かわら版Media
保険市場におけるインフレの影響
保険業界
物価上昇の報道が増えてきています。インフレは保険市場にも影響があると思われます。
どのような影響が想定されるかご説明いたします。
物価上昇の背景
今回の物価上昇はいくつかの要因が重なっていると思われます。
まず世界的に継続してとられた金融緩和政策による金余り現象です。低金利の状態が長く続き、株価上昇をもたらし、再保険市場にも高いリターンを求める資金が入ってきたと伝えられています。
次に感染症の影響です。行動制限、渡航制限により物流が停滞し、人手の確保が難しい状況が続いています。通常業務が継続できず非正規労働者の契約を解除した企業が復職を求めても人員が確保できないといった問題などは顕著な例です。
さらにロシアによるウクライナ侵攻です。ロシアからの輸入に頼っていた、原油、ガスなどの供給量が落ち込み資源価格が上昇しています。また欧州の穀物庫と呼ばれたウクライナからの小麦などの輸出が落ち込み、価格上昇のみならず食糧不足が懸念される事態にまで及んでいます。
生命保険
生命保険、損害保険で影響を受けるポイントが異なります。
生命保険は契約した保険の価値が目減りすることが懸念されます。特に終身保険で長期の契約で保険金額が決まっている場合、インフレ状態が続いていくと解約返戻金を含めて将来受け取る保険金の価値が目減りします。
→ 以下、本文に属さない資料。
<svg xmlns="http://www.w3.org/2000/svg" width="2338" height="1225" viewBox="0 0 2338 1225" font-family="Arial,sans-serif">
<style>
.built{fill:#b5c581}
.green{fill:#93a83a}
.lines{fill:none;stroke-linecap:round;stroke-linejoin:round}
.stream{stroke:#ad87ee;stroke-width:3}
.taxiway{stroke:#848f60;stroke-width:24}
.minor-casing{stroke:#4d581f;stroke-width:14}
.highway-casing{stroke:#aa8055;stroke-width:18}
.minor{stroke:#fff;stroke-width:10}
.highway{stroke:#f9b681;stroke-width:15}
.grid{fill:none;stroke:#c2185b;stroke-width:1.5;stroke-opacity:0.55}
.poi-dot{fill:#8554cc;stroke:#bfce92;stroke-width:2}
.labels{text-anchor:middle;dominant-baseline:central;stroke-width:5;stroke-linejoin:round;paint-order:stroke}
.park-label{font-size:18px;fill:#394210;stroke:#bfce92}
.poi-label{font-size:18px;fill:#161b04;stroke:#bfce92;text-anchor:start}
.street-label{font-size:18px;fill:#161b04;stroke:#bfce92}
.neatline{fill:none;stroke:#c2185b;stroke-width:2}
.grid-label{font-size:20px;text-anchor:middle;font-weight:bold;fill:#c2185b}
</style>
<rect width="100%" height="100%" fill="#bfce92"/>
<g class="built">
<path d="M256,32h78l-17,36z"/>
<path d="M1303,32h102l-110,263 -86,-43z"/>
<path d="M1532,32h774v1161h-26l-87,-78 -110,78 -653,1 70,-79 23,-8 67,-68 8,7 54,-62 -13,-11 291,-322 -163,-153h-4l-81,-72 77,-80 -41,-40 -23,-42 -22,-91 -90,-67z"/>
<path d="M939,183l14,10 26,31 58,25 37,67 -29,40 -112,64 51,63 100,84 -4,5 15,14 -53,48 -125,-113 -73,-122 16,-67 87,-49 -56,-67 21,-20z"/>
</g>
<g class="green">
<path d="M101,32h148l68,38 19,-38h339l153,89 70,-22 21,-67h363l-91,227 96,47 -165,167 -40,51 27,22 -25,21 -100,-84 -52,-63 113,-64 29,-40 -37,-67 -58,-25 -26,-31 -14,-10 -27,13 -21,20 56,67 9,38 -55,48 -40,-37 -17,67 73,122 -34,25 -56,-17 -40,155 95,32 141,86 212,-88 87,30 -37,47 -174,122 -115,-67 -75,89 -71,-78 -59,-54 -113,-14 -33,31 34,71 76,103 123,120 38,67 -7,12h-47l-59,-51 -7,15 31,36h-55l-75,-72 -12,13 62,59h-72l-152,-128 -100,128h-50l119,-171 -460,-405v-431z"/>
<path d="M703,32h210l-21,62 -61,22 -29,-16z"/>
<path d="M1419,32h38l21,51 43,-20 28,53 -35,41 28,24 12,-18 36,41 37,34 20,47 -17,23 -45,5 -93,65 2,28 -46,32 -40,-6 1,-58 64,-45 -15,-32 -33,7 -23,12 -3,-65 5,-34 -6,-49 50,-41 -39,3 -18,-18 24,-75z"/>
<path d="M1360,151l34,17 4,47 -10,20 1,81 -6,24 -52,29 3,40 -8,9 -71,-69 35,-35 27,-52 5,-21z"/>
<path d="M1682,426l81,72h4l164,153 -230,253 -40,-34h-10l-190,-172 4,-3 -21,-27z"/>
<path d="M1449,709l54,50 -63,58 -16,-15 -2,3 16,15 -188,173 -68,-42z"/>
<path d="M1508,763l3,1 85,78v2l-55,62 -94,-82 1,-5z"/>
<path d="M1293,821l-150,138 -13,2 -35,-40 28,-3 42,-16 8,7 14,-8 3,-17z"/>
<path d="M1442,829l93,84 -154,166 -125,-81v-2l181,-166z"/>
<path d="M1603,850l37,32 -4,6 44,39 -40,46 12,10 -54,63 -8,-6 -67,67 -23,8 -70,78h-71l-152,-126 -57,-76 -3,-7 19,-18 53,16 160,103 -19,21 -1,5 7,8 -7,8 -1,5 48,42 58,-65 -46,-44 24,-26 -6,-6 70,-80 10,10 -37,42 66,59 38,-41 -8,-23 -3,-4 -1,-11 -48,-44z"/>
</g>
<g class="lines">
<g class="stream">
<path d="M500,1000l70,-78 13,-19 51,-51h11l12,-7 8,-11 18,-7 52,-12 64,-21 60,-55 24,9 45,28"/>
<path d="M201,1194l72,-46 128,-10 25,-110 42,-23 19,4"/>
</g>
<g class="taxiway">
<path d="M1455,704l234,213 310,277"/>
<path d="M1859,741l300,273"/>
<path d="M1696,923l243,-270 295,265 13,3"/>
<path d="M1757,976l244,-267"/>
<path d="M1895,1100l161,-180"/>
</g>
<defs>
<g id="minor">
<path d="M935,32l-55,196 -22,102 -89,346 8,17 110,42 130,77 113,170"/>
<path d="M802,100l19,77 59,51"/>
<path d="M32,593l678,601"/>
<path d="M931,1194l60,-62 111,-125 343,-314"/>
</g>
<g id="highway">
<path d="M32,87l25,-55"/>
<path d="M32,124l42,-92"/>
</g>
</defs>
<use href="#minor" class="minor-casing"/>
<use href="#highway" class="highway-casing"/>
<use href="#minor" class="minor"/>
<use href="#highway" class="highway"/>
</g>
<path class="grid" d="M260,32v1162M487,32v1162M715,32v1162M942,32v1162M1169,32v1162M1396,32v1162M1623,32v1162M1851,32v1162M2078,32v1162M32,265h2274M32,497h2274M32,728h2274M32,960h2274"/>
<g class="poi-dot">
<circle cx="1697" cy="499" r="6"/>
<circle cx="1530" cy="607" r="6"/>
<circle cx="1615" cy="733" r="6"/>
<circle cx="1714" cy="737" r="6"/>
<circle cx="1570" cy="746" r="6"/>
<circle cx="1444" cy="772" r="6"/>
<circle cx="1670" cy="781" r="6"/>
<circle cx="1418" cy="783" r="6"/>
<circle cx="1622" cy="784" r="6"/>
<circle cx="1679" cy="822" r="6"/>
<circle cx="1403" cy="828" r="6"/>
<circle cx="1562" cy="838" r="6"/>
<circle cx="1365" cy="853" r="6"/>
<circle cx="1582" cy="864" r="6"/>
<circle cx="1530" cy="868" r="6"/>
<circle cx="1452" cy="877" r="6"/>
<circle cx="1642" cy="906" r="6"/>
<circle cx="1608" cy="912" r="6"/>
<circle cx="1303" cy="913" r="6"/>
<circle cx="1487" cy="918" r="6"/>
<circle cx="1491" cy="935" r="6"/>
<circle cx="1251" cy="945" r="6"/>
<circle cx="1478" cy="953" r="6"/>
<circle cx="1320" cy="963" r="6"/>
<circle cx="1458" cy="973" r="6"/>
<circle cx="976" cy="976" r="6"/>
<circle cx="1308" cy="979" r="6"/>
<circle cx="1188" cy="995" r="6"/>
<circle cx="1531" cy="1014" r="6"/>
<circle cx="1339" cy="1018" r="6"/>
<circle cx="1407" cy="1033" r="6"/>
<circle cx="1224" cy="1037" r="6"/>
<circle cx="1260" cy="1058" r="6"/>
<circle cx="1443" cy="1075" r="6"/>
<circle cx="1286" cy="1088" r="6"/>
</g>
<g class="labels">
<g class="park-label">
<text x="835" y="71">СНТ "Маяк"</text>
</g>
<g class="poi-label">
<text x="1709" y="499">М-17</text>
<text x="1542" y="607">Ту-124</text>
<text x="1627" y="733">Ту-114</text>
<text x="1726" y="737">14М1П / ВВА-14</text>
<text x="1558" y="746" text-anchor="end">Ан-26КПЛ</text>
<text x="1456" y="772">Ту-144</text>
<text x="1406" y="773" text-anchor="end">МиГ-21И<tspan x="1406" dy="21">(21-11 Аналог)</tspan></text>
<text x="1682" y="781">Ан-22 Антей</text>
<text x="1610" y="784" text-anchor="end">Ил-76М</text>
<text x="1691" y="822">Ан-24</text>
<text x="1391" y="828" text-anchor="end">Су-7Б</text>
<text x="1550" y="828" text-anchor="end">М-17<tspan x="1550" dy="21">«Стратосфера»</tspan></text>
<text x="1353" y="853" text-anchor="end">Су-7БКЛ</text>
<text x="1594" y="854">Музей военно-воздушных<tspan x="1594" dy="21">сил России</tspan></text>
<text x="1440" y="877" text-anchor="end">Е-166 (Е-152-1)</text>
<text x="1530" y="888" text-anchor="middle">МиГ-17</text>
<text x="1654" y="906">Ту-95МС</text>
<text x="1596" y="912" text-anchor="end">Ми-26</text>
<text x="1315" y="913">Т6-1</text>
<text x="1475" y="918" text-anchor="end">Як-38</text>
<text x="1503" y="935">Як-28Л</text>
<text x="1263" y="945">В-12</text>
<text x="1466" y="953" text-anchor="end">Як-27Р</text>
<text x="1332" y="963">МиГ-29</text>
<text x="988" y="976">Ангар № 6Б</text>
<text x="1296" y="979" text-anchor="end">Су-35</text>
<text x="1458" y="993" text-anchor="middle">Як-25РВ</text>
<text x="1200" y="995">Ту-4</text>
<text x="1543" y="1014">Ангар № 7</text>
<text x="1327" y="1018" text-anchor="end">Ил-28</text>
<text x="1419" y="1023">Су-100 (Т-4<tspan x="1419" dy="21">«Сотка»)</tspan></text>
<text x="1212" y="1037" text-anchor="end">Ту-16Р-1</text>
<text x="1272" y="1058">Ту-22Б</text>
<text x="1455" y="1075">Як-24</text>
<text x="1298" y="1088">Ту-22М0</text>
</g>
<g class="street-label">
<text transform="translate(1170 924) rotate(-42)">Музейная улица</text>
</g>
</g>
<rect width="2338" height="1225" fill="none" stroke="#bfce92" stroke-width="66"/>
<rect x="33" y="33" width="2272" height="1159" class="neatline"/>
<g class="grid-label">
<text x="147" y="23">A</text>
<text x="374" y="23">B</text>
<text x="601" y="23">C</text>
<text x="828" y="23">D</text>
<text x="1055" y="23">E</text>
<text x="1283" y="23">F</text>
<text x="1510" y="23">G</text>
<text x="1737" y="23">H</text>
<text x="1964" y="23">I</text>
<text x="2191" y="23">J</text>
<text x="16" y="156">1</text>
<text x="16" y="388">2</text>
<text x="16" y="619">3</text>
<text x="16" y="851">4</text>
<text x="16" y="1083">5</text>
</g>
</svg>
保険会社にとっては集めた資金の運用先利回りの変化という形での影響が考えられます。
損害保険
保険金事故の査定金額がインフレの影響で増加する恐れがある、これが損害保険契約上の課題です。既に再保険会社からも再保険更改時の物価高騰による再保険条件への影響を懸念するコメントを出しています。
再保険更改は引受け年度ごとの成績を精査し条件を交渉していきます。家財保険の保険期間は2年が中心ですので、ある引受け年度の支払いが完了するまで5年ほどかかります。
その期間インフレが進むと想定すると、2023年の時点で条件を確定するためには、期間中の資材、人件費の値上がりを考えて条件提示が行われることが推測できます。
再保険市場がハード化している中、さらなる課題として取り上げられてくると思いますので、対応を考えておく必要があるのではないでしょうか。